That Jewish fisherman running for U.S. Senate in Alaska is tightening the race
Born in the wake of an avalanche, he bought his first fishing boat at 14, has sailed through arctic gales, and killed a grizzly bear in self-defense, oh, and he’s a doctor too.
It’s not a dating profile, it’s how Dr. Al Gross, a Jewish candidate for senator of Alaska presents himself in one of his campaign videos. And he’s doing something right, because the race is surprisingly tight, although the incumbent is still favored to win.
.@SenDanSullivan works for #MitchMcConnell – he votes Mitch’s way 97% of the time.
I’m a different kind of candidate – one who will always put #Alaska first. Watch our first TV ad and chip in to help keep it on the air: https://t.co/WU2rnXod54 #FlipTheSenate pic.twitter.com/fZ5jvjICAs
— Dr. Al Gross (@DrAlGrossAK) July 23, 2020
Gross is running as an independent and hoping to unseat Republican Sen. Dan Sullivan, which could potentially help flip the Senate from red to blue come November, despite the fact that Gross isn’t running as a Democrat.
Nonetheless, he’s made the Democratic talking point of affordable health care the linchpin of his campaign.
“Two of the biggest challenges Alaska is facing are spiraling cost of health care and an economy that was in recession before COVID-19, and is facing free fall now,” Gross told the Anchorage Daily News this week.

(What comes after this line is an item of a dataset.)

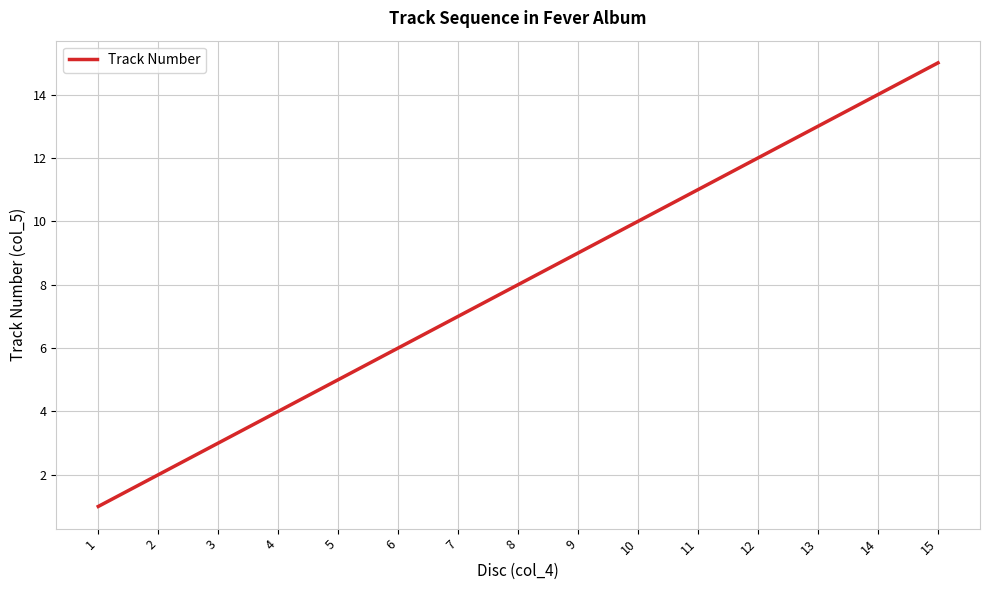

Rank the categories by value from lowest to highest.

1, 2, 3, 4, 5, 6, 7, 8, 9, 10, 11, 12, 13, 14, 15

Alaska has the most expensive health care system in the nation.
Gross has raised more than $9 million dollars since July 1, according to his campaign, leaving him with a hefty war chest for the final stretch of his campaign in a state with less than a million voters.
Sullivan’s own campaign manager said their campaign is being out-raised 5-1, according to the Anchorage Daily News.
However, Alaska has only had one non-Republican senator since 1980, Democrat Mark Begich, who was unseated by Sullivan in 2014.
Independent candidates face a steep uphill battle in other states. The only others in the Senate are Bernie Sanders of Vermont and Maine’s Angus King Jr., but it might be different in Alaska, where more than half of voters are registered independents.
As it stands, with November 3 less than a month away, Gross is trailing Sullivan by 4 points according to FiveThirtyEight.